Weiter leitet Hildenbrand aus dem lateinischen ab und erläutert: „Gaben oder Geschenke der verschiedensten Art an die Kirche. In weltgeistlichen Stiften, hier im Speyerer Hochstift, waren die Obleien stiftungsmäßige Ergänzungen der einzelnen Präbenden oder Pfründen, welche von Kirchen, Gemeinden und Privaten geleistet wurden…es mit einem Grundstück zu tun, das von dem Besitz des Hochstiftes getrennt und einem älteren Kleriker oder einem Kanoniker als Pfründe zur Nutznießung auf Lebzeiten verliehen und durch Marksteine mit der Aufschrift Oblegium vom übrigen hochstiftlichen Besitze abgegrenzt war.“
Interessant ist die Bekanntmachung in der „Neuen Speyerer Zeitung 1824: „Veräußerung des Dom=Oblegien-Gutes“ in Berghausen – allerdings ohne weitere Erklärungen. Also gab es derartige OBLEG und damit wohl auch die Grenzsteine in zahlreichen Orten, wie ja auch ein anderer Stein aus Ruppertsberg belegt.
Die Steine in den verschiedenen Orten, wie Ruppertsberg und Alsterweiler haben nicht direkt etwas miteinander zu tun. Sie besitzen lediglich einen sachlichen Zusammenhang. In beiden Gemarkungen waren wohl derartige Grundstücke zur Nutzung durch fremde Herrschaften abgegrenzt und vergeben worden. Sehr wahrscheinlich waren es Grundstücke des Hochstifts Speyer. Die Jahreszahl auf dem Stein in Alsterweiler bezieht sich auf das 18. Jahrhundert, also 17… . Jedenfalls deutlich vor dem Zeitraum der Säkularisation. Wahrscheinlich ist der Begriff dann auch im Zuge der Auflösung der Kirchengüter verloren gegangen.
Es gab verschiedentlich wohl auch Obligarienämter. Sie hatten viele Grundstücke zu verwalten, deren Amtsmänner sich Oblegarius nannten.
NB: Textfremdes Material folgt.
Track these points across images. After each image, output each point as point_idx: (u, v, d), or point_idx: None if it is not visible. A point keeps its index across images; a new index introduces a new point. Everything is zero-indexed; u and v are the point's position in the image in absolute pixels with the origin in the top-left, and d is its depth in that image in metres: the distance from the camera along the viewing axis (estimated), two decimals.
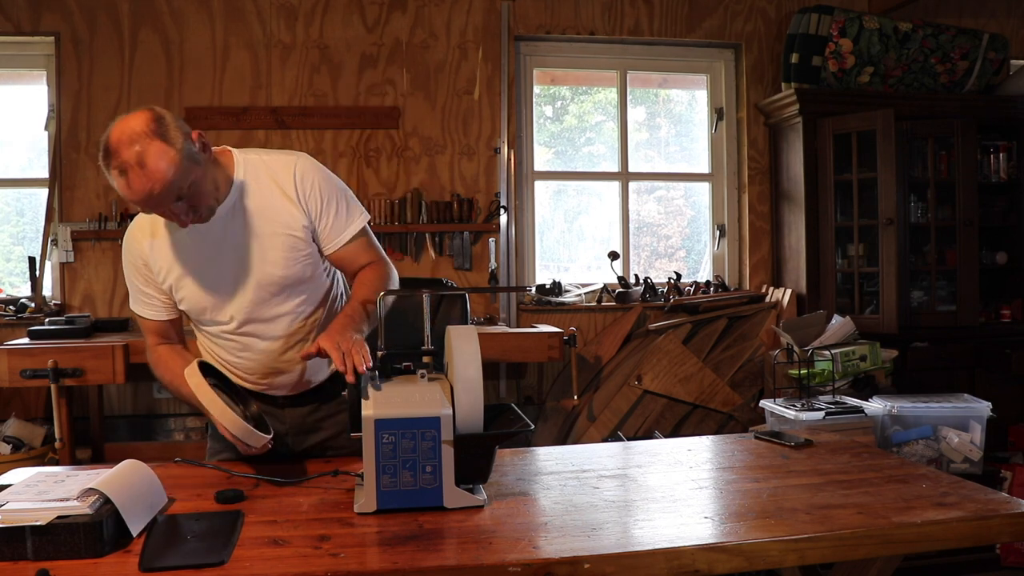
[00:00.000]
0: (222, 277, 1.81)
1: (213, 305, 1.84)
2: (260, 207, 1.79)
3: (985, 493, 1.59)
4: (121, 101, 3.93)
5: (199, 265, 1.81)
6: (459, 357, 1.54)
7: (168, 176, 1.58)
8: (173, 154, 1.60)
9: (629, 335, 4.08)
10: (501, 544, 1.35)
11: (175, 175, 1.59)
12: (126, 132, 1.59)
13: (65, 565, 1.26)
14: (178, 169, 1.60)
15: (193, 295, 1.83)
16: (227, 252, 1.80)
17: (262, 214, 1.79)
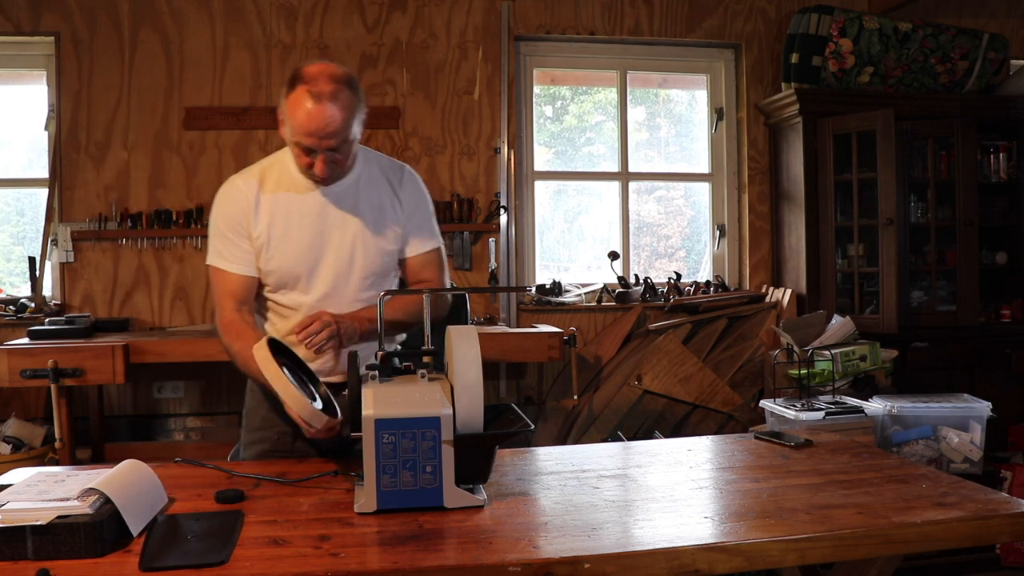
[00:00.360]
0: (320, 248, 1.89)
1: (300, 275, 1.90)
2: (372, 196, 1.93)
3: (985, 493, 1.59)
4: (121, 101, 3.93)
5: (302, 231, 1.88)
6: (459, 357, 1.54)
7: (349, 123, 1.76)
8: (357, 109, 1.79)
9: (629, 335, 4.08)
10: (501, 544, 1.35)
11: (353, 126, 1.77)
12: (329, 70, 1.76)
13: (65, 565, 1.26)
14: (353, 123, 1.77)
15: (285, 259, 1.88)
16: (333, 227, 1.89)
17: (373, 203, 1.92)
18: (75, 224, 3.89)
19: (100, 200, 3.91)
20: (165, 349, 3.33)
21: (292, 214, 1.88)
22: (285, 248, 1.88)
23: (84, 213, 3.89)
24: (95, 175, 3.92)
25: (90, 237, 3.88)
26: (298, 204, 1.88)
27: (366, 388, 1.55)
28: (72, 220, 3.89)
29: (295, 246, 1.88)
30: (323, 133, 1.74)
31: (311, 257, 1.89)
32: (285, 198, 1.88)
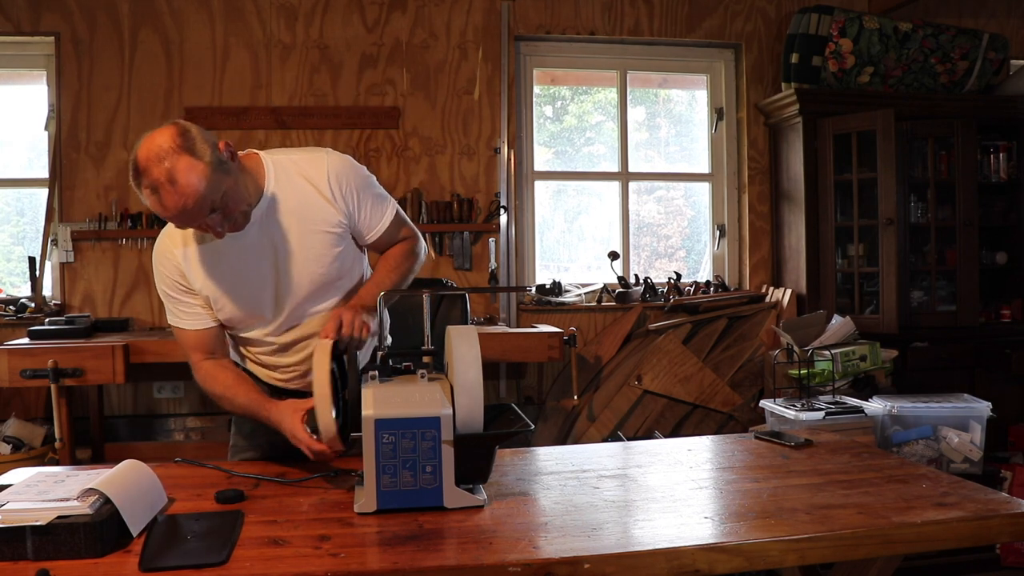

In seinem Beitrag „Grenzstein von der Schmalstraße“ leitet Christian Mehlis OBLEG von einem Vor- und Nachnamen ab. Demnach wäre O=Ottheinrich, Oswald oder ähnliches und BLEG der überkommene Namen Bleh, der in Esthal und Elmstein vorkommt. Nach den Ausführungen von oben ist das falsch.
Quellen:
Hildenbrand, J. (1917): Allerlei Mitteilungen I. Pfälzisches Museum 1917, S. 78-79.
Lexer, Matthias: Mittelhochdeutsches Wörterbuch (ONLINE-Ausgabe).
Schneller, Johann Andreas: Bayerisches Wörterbuch: Online-Ausgabe / siehe dazu: https://bavarikon.de/ object/bav:BSB-MDZ-00000BSB10982797.
Neue Speyerer Zeitung 1824: Veräußerung des Dom=Oblegien-Gutes“ Bekanntmachungen vom 16. August 1824.